The incense is offered, as priests of old offered incense. The incense is a prayer of sanctification that that which is caught up in our heavenly worship here on earth might be truly of God, other-worldly. Incense was often used in imperial processions when Christian worship first went public in the fourth century and so was an image from the Bible easily adopted by Christians for worship. The Biblical references to incense also remind us about our own vocation to be people of prayer. “Let my prayer be counted as incense before you,” implores the Psalmist (Psalm 141:2). Also, our faith is to be so evident to others in the way we behave and speak that it is as if it will give off a sweet smelling odour, as St Paul reminds the Corinthians, “we are the aroma of Christ to God among those who are being saved and among those who are perishing” (II Corinthians 2:15). The mischievous side in me comes out when, on the rare occasion, people complain about incense and start doing that cough they do. I say that in the life to come, incense is the smell of Heaven (Revelation 8:3) and so if they don’t like it they’ll have to go to the other place…

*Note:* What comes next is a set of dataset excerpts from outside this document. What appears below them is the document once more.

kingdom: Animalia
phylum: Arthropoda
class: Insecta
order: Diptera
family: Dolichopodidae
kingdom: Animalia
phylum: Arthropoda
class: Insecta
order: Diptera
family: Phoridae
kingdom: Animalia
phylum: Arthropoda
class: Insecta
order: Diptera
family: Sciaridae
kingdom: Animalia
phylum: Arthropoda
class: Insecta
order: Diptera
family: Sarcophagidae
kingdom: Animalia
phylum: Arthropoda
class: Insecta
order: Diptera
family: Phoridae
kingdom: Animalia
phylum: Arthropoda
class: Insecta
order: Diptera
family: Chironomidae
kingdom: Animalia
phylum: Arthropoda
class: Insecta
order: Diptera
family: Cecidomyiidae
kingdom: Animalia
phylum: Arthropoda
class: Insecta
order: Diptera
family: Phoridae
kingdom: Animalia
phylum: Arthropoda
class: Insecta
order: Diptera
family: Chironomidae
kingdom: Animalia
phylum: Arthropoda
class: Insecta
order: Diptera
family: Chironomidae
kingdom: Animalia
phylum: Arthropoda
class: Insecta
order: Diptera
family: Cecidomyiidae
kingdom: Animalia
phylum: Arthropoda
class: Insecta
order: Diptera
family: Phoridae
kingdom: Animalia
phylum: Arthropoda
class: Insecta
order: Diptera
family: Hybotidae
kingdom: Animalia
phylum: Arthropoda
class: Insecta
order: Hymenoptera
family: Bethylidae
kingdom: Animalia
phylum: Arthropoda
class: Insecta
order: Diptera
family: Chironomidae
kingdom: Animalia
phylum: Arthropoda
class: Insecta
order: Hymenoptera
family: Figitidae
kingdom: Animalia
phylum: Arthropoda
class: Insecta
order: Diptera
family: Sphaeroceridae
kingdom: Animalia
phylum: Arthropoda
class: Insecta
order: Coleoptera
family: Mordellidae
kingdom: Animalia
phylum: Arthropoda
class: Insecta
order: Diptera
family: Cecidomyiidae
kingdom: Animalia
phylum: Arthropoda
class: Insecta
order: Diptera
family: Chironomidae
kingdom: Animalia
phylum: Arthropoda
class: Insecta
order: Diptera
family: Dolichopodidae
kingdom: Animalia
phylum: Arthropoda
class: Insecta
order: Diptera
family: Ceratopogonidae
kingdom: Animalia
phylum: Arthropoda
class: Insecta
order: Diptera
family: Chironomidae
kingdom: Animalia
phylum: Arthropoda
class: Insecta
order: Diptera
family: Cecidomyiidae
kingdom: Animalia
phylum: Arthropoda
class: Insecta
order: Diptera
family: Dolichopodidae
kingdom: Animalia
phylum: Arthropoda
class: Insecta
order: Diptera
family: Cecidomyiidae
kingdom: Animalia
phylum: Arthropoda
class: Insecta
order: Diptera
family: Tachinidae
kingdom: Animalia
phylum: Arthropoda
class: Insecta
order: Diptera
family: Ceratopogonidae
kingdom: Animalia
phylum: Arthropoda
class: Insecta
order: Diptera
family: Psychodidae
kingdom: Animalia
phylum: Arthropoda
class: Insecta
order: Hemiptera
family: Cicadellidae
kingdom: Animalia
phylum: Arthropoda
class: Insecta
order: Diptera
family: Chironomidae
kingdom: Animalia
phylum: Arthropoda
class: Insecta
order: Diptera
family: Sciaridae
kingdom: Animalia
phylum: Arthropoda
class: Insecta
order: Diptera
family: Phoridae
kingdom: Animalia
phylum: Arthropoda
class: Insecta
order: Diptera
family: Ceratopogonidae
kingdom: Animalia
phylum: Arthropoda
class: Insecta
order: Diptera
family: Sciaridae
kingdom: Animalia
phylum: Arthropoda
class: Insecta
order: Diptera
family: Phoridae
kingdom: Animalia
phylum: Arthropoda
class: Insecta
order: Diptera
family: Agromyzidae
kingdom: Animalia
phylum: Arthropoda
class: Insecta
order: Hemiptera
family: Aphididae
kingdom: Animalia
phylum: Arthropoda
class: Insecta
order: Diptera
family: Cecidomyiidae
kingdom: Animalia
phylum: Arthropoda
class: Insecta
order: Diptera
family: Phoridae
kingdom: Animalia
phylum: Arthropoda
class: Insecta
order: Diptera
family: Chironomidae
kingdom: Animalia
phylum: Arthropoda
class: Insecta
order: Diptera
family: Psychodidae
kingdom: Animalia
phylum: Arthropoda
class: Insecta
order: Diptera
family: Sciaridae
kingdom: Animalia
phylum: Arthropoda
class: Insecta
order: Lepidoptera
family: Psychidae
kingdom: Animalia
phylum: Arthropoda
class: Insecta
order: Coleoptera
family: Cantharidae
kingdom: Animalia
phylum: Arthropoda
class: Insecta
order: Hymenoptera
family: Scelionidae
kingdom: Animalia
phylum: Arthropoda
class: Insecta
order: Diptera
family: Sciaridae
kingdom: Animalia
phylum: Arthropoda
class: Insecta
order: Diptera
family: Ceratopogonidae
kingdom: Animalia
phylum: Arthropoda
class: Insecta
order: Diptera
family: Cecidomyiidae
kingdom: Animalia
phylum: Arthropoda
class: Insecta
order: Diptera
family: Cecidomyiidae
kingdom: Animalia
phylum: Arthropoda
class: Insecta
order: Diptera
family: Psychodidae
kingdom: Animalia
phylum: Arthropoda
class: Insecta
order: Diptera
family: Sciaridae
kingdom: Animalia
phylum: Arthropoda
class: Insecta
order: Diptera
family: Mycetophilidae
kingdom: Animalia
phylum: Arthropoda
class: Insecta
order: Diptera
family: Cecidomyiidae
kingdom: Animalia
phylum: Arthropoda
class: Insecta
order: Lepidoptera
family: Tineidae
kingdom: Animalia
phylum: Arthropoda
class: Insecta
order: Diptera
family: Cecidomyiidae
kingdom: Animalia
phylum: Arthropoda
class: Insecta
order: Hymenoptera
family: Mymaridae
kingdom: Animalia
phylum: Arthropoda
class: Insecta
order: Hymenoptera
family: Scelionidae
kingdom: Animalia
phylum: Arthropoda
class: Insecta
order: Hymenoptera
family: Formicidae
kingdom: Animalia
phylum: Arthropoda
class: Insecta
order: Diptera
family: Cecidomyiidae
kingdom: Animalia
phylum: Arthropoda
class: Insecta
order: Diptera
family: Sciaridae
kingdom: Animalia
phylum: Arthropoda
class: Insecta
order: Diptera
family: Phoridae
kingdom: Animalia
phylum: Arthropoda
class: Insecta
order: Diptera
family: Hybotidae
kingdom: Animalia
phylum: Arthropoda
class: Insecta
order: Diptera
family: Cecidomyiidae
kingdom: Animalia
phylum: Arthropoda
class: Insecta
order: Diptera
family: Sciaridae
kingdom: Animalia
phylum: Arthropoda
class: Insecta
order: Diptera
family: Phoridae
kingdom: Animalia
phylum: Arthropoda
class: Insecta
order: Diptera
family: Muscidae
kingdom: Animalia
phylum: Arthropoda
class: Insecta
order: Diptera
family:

Yes, we are priestly people. We’re not here running a social club; we’re not here running a small ‘come and sing’ event; we’re not even just saying some prayers or solely here to read the Bible; we’re here to worship, to offer ourselves as a living sacrifice (Romans 12:1). Each day this week ask yourself how you’re going to live your life as part of a priestly people, offering fragrant worship and lively praises to God and building up His Church. In our Gospel reading a few minutes ago, the younger son abuses his father’s kindness and goes off with the inheritance. When he comes back, one of the signs of his rehabilitation and the forgiveness and love shown to the errant son is the cloak, what he wears. The dad says, “Quick bring out the best robe and put it on him … this son of mine was dead and has come back to life; he was lost and is found.”
God takes the earthly and redeems it: “Anyone who is in Christ is a new creation,” we heard in our second reading from Paul’s second letter to the Corinthians. Our worship in Church symbolises this and the funny things of vestments, bells and smells show we are already partaking of something not of this world, where the cares and the rubbish we have to deal with - and yes, we do have to deal with them - but here they’re stripped of some of the power they hold over us. In our first reading, the Israelites arrived in the promised land and they celebrated passover. They didn’t need the manna anymore because the land they were now inhabiting would support them. Here on our earthly pilgrimage God gives us not manna but the gift of the Mass to nourish us. May we commit to being His priestly people, set apart, a royal nation, offering our lives in sacrifice to God. Amen.